- With Great Power Comes Great Responsibility: Common Errors in Meta-Analyses and Meta-Regressions in Strength & Conditioning Research by Kadlec et al. (2022). The paper takes a look at the 20 most cited meta-analyses in the strength and conditioning and finds that 85% of them contain at least one statistical error. The most common errors included miscalculating effect sized (45%), a mistaken focus on within-group results (45%), failing to account for in-study correlation (45%).
- Temporal Trends in Sperm Count: A Systematic Review and Meta-Regression Analysis of Samples Collected Globally in the 20th and 21st Centuries by Levine et al. (2022). While evidence for reduced sperm count has been piling up in the western countries, this new study shows that it indeed seems to be a global phenomenon. This and other studies also suggest that the speed of this sperm count decrease is accelerating.
- Age that Kids Acquire Mobile Phones Not Linked to Well-Being, says Stanford Medicine Study by Erin Digitale at Stanford Medicine. 250 children were studied for five years, a time during which most of them acquired their first cell phones. Instead of comparing phone-using kids with those who don’t have phones at a single point in time, the scientists tracked the participants’ well-being as they transitioned to phone ownership.
- Transcranial Direct Current Stimulation vs Sham for the Treatment of Inattention in Adults With Attention-Deficit/Hyperactivity Disorder by Teixeira Leffa et al. (2022). The randomized, placebo-controlled trial of tDCS in 64 adult patients diagnosed with moderate to severe ADHD showed an improvement in attention. Improvements were measured at week 2 and week 4, superiority of the stimulation was only seen after week 4 (CASRS-I of 18.88 (5.79) in the active tDCS group vs 23.63 (3.97) in the sham group).

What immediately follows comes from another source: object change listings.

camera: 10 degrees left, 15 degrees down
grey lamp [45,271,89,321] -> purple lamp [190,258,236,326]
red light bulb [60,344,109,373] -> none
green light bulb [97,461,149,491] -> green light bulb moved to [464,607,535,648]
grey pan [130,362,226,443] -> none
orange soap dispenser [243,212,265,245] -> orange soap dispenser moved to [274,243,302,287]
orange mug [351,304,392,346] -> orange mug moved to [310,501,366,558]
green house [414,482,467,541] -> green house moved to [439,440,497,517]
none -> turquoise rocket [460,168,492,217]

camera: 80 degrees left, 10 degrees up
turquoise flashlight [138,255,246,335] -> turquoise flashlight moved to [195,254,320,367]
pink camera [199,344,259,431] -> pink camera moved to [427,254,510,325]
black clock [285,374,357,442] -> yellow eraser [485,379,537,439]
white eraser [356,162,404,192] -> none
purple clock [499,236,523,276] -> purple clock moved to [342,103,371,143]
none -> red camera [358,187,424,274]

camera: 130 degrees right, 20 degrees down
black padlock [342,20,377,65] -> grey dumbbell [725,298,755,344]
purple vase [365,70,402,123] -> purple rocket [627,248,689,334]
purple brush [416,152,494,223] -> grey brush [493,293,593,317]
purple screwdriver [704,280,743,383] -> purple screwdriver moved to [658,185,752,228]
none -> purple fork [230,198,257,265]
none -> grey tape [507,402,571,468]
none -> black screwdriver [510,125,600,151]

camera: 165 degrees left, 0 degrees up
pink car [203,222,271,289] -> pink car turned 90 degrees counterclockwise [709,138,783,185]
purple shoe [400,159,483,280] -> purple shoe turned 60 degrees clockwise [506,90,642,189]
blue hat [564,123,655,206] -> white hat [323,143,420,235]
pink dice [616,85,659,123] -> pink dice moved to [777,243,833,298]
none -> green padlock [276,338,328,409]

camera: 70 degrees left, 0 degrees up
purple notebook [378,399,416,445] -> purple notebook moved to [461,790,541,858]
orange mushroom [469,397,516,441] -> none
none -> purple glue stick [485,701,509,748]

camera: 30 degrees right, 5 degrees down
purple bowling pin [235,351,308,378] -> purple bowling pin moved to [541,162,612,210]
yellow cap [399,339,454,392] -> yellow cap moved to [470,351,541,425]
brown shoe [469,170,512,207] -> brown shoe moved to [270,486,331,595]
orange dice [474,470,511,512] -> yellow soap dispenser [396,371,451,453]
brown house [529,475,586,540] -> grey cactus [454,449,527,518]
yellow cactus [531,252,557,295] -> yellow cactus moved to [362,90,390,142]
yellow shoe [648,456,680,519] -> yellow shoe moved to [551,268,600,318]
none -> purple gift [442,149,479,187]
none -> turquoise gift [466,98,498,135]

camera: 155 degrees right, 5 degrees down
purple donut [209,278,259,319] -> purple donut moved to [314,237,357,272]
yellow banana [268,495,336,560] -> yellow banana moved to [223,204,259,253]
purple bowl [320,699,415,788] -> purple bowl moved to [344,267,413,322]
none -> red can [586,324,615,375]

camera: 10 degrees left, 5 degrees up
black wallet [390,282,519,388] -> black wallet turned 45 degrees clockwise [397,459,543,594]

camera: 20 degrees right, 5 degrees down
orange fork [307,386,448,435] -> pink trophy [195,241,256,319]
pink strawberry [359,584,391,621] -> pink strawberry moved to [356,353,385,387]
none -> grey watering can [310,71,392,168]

- Why Upper Respiratory Infections Are More Common in Colder Temperatures by Ryan Jaslow for Harvard Medical School. For the longest time it was unclear why certain diseases spread more during winter season, a likely culprit being close cohabitation in closed spaces. New research suggests it’s rather that usually bacteria in the nose fights of viruses, but these bacteria are negatively impacted when the temperature gets too low.
- The State of AI in 2022 — And a Half Decade in Review by MyKinsey. The article lays out how companies are using AI and how this has evolved over the past five years. Adoption has more than doubled since 2017, although remaining between 50% and 60% in the past few years. Interestingly, the biggest effects on revenue are seen in marketing and sales, product and service development, and strategy and corporate finance, and the highest cost benefits in supply chain management.
- Talking About Large Language Models by Murray Shanahan at Imperial College London. Even before advances like ChatGPT, we already had plenty of interesting intersections between technology and philosophy, but the recent release by OpenAI has made these discussions ever so present. The outcome of language models are improving rapidly, to the point that their output is indistinguishable from a human’s.